## What this exercise asks
**a.** Translate this sentence from the passage on the real estate market into Spanish: "The newfound restraint among capital providers likely will help keep the fundamentals healthy."
**b.** Print the portion of the passage on the real estate market starting with "Of course, multifamily" and going on through "the fundamentals healthy.".
**c.** Proceed with the passage on the real estate market, writing on from its final sentence.

## Passage for review

Commercial real estate is headed for some rough sledding. Moody’s Investors Service reported that prices fell an average of 1.2 percent for office and retail properties in September. Bloomberg News was quoting analysts as saying a bubble in commercial real estate pricing was about to burst and that the market was “imploding.”

Of course, multifamily owners and lenders believe their sector is still “a preferred asset” because it’s thought to be less affected by recessions and to benefit from the government-sponsored enterprises’ commitment to help provide liquidity for housing.

They may be right. Brookings Institution Senior Fellow Tony Downs believes that greed will trump fear and that capital providers will feel compelled to come back to real estate rather than seek other investments, such as the stock market.

The fundamentals of apartment supply and demand are excellent, with immigrants and the echo boomers both among the fastestgrowing demographic groups. The newfound restraint among capital providers likely will help keep the fundamentals healthy.

For Dunn, at AvalonBay, the future is uncertain, but not bleak.

Stored entries
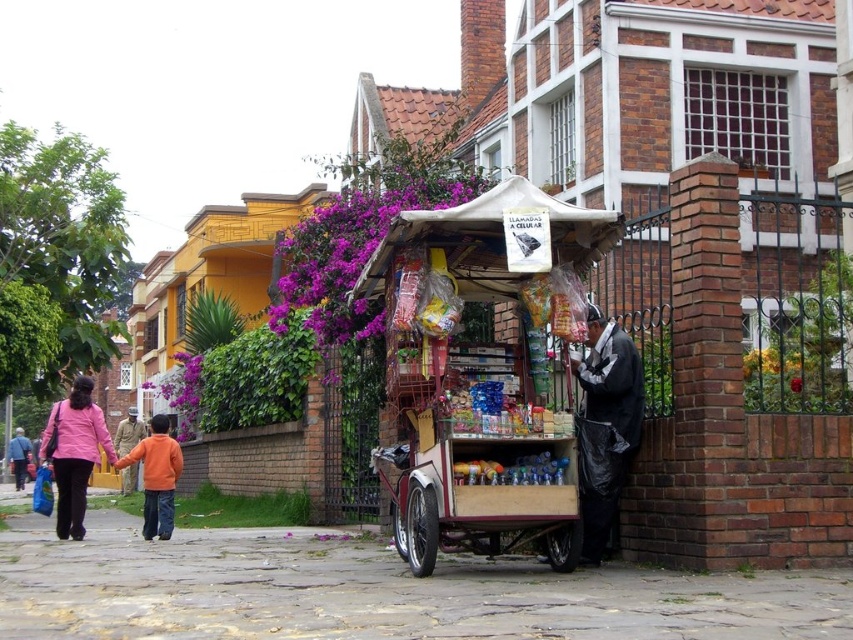
You are a customer looking to buy a jacket from the stall. You see the matte pink sweater at left and the orange cotton jacket at lower left. Which one is closer to the ground?

The orange cotton jacket at lower left is closer to the ground because it is positioned below the matte pink sweater at left.

You are a delivery person who needs to place a package in the area near the black metal gate. You have two options for storage spots next to the food stall. One is next to the black plastic bag at lower right and the other is next to the matte pink sweater at left. Which storage spot has more space available?

The storage spot next to the matte pink sweater at left has more space available because the black plastic bag at lower right occupies less space than the matte pink sweater at left.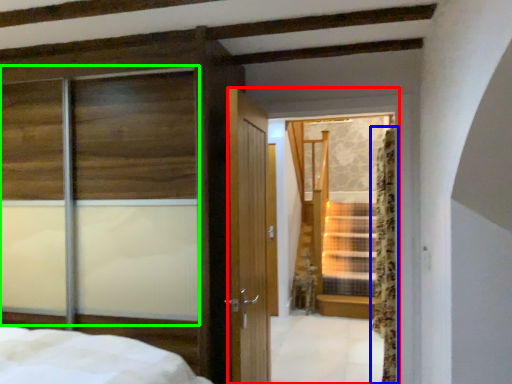
Question: Which is nearer to the glass door (highlighted by a red box)? curtain (highlighted by a blue box) or window (highlighted by a green box).

Choices:
 (A) curtain
 (B) window

Answer: (B)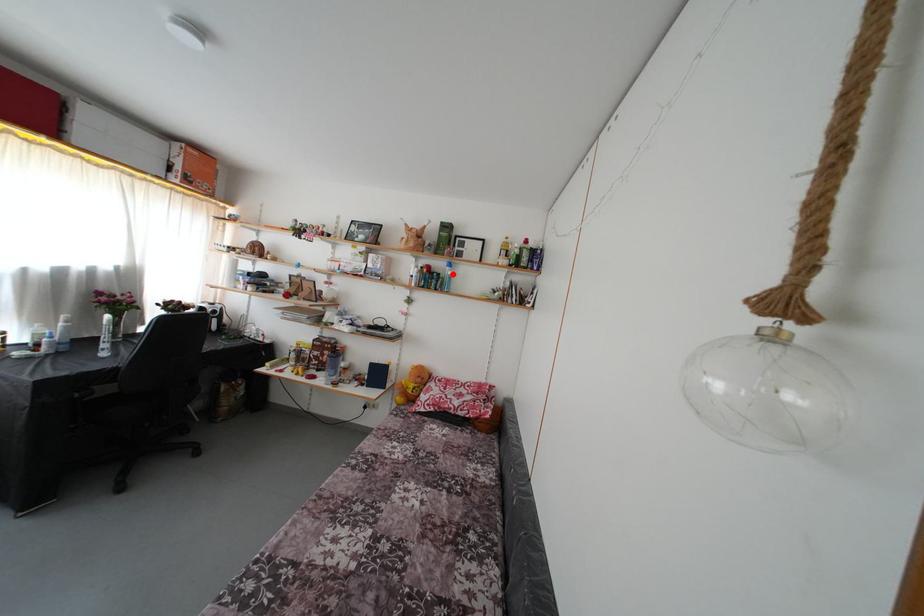
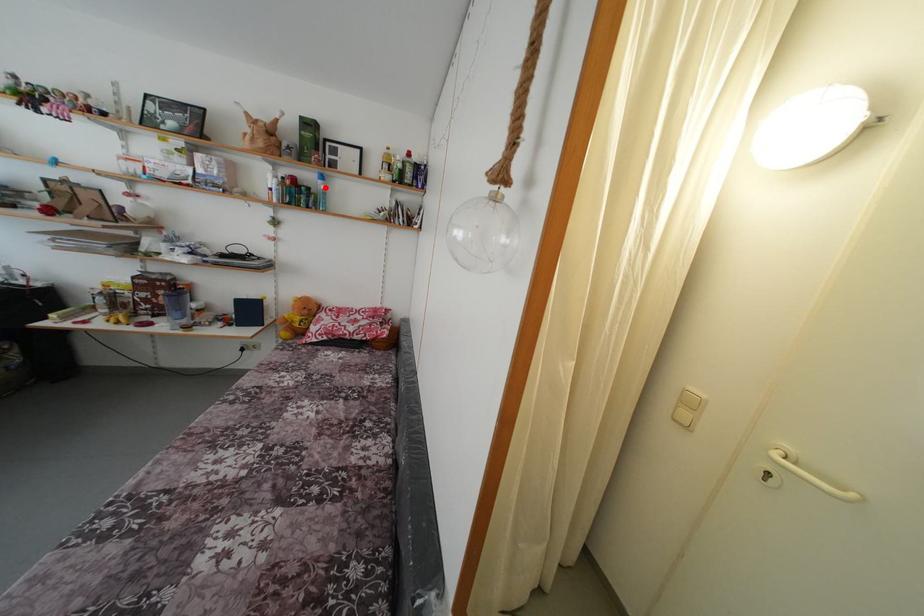
I am providing you with two images of the same scene from different viewpoints. A red point is marked on the first image and another point is marked on the second image. Are the points marked in image1 and image2 representing the same 3D position?

Yes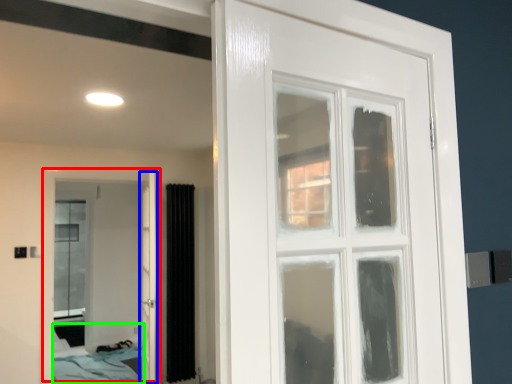
Question: Considering the real-world distances, which object is closest to door (highlighted by a red box)? door (highlighted by a blue box) or bed (highlighted by a green box).

Choices:
 (A) door
 (B) bed

Answer: (B)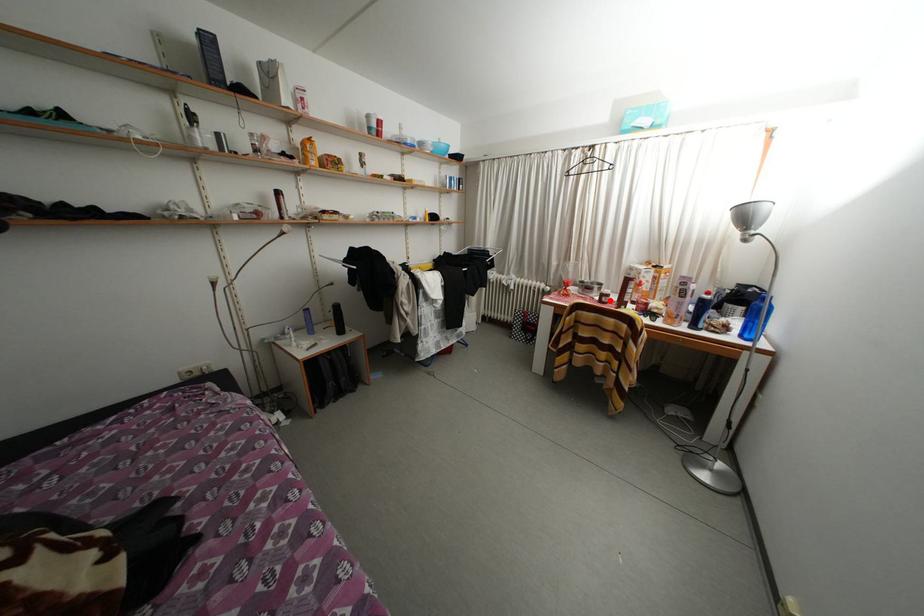
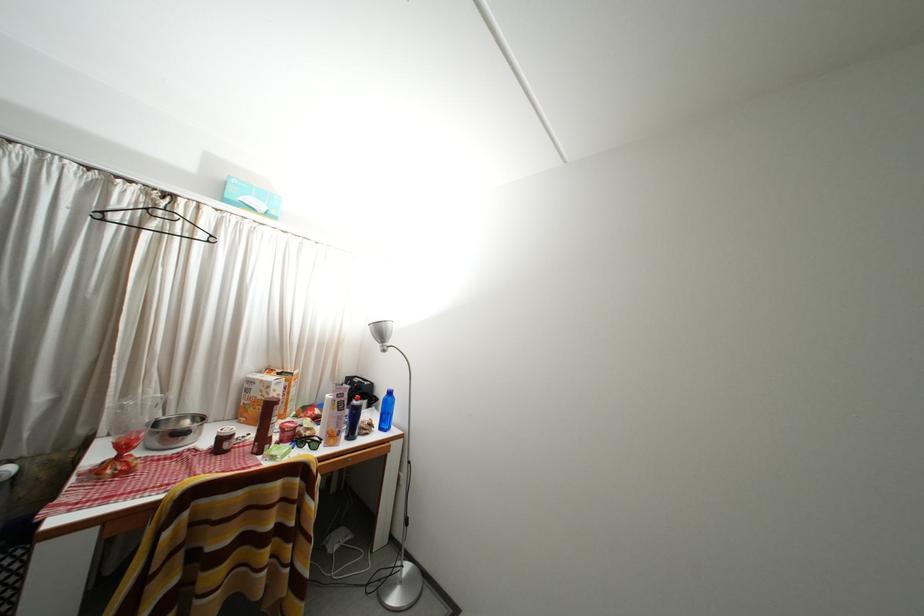
The point at the highlighted location is marked in the first image. Where is the corresponding point in the second image?

(229, 445)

## Results of the tasks
**a.** La nueva moderación entre los proveedores de capital probablemente ayudará a mantener sólidos los fundamentos.

**b.**
Of course, multifamily owners and lenders believe their sector is still “a preferred asset” because it’s thought to be less affected by recessions and to benefit from the government-sponsored enterprises’ commitment to help provide liquidity for housing.

They may be right. Brookings Institution Senior Fellow Tony Downs believes that greed will trump fear and that capital providers will feel compelled to come back to real estate rather than seek other investments, such as the stock market.

The fundamentals of apartment supply and demand are excellent, with immigrants and the echo boomers both among the fastestgrowing demographic groups. The newfound restraint among capital providers likely will help keep the fundamentals healthy.

**c.**
“Given the current tight spreads and a repricing of risk, capitalization rates are projected to increase, but the timing and degree is debated,” she said. “The trend of broad-based capitalization rate compression should reverse, and differentiation across asset and location quality should become more apparent. However, a reversion back to the long-term average is not expected, and a dramatic outflow of capital is not projected.”

Dunn cited as support for her view “the deep and diverse pool of capital and the appeal apartments offer from their current income nature and relative risk-adjusted return compared to alternative real estate investments; improving fundamentals partly fueled by attractive demographic and immigration projections; and investor acceptance of apartments as a core asset class.”

If the capital markets were entirely rational, those arguments would suggest multifamily will do reasonably well. But capital markets are not completely rational, and the people who make the collective decisions about where to place money have plenty of reasons to be scared.

While President George W. Bush put forth a plan to deal with the home mortgage crisis in December, the mere fact that he felt a need to step in to tell banks how to deal with bad loans was an admission of the severity of the problem. Press coverage of the markets that week suggested that housing was entering its biggest slump since the Great Depression.

In an only slightly less scary assessment, Moody’s said, “The current housing recession is expected to run through early 2009 and will ultimately be severe enough to be characterized as a housing crash.”

“Of most concern is that sliding house prices and eroding mortgage quality will reignite another wave of global financial turmoil. The ramifications of this for the economy, and thus housing, would be overwhelming,” the Moody’s report added.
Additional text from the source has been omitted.